▶ [What the task asks]: With the string "Reisenden" as the filter, copy each matching line from the records.
┌─ Given entries
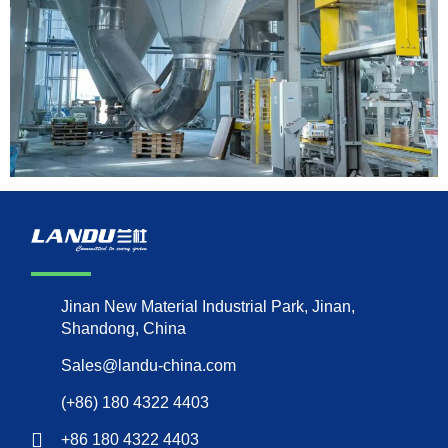
Jinan New Material Industrial Park, Jinan,
Shandong, China
Sales@landu-china.com
(+86) 180 4322 4403
+86 180 4322 4403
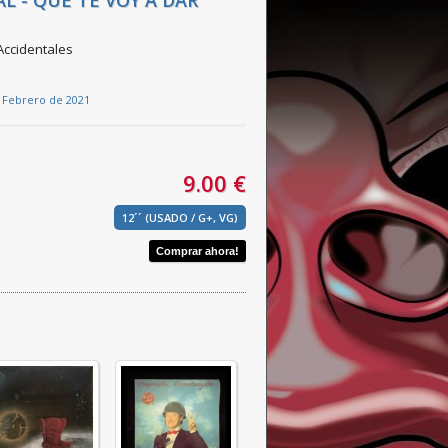
L - QUE TE VOY A DAR
ccidentales
 Febrero de 2021
9.00 €
12´´ (USADO / G+, VG)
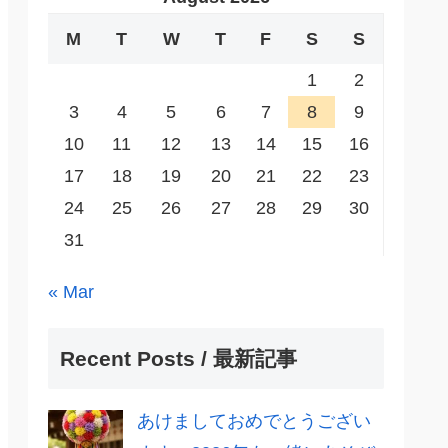
M
T
W
T
F
S
S
1
2
3
4
5
6
7
8
9
10
11
12
13
14
15
16
17
18
19
20
21
22
23
24
25
26
27
28
29
30
31
« Mar
Recent Posts / 最新記事
あけましておめでとうござい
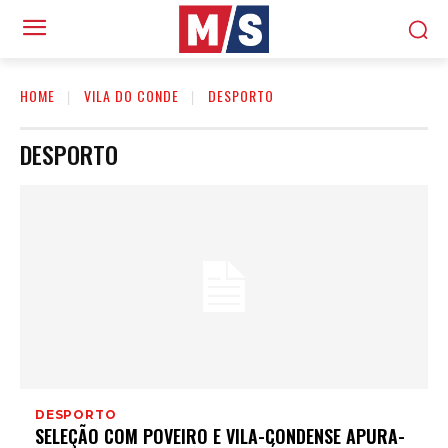
HOME
VILA DO CONDE
DESPORTO
DESPORTO
DESPORTO
SELEÇÃO COM POVEIRO E VILA-CONDENSE APURA-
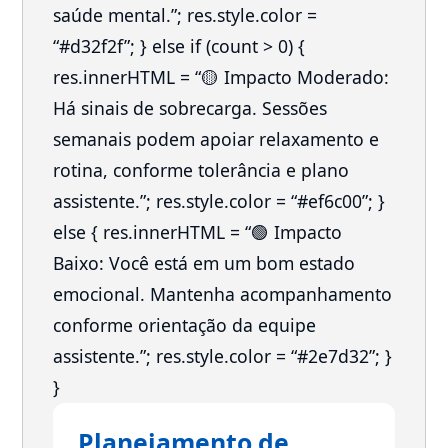
saúde mental.”; res.style.color =
“#d32f2f”; } else if (count > 0) {
res.innerHTML = “🟡 Impacto Moderado:
Há sinais de sobrecarga. Sessões
semanais podem apoiar relaxamento e
rotina, conforme tolerância e plano
assistente.”; res.style.color = “#ef6c00”; }
else { res.innerHTML = “🟢 Impacto
Baixo: Você está em um bom estado
emocional. Mantenha acompanhamento
conforme orientação da equipe
assistente.”; res.style.color = “#2e7d32”; }
}
Planejamento de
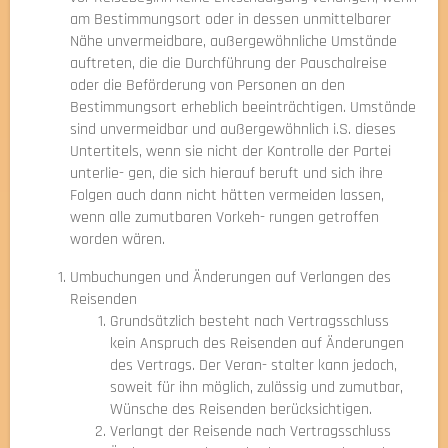
am Bestimmungsort oder in dessen unmittelbarer
Nähe unvermeidbare, außergewöhnliche Umstände
auftreten, die die Durchführung der Pauschalreise
oder die Beförderung von Personen an den
Bestimmungsort erheblich beeinträchtigen. Umstände
sind unvermeidbar und außergewöhnlich i.S. dieses
Untertitels, wenn sie nicht der Kontrolle der Partei
unterlie- gen, die sich hierauf beruft und sich ihre
Folgen auch dann nicht hätten vermeiden lassen,
wenn alle zumutbaren Vorkeh- rungen getroffen
worden wären.
Umbuchungen und Änderungen auf Verlangen des
Reisenden
Grundsätzlich besteht nach Vertragsschluss
kein Anspruch des Reisenden auf Änderungen
des Vertrags. Der Veran- stalter kann jedoch,
soweit für ihn möglich, zulässig und zumutbar,
Wünsche des Reisenden berücksichtigen.
Verlangt der Reisende nach Vertragsschluss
└─
▶ [Task response]:
Reisenden
kein Anspruch des Reisenden auf Änderungen
Wünsche des Reisenden berücksichtigen.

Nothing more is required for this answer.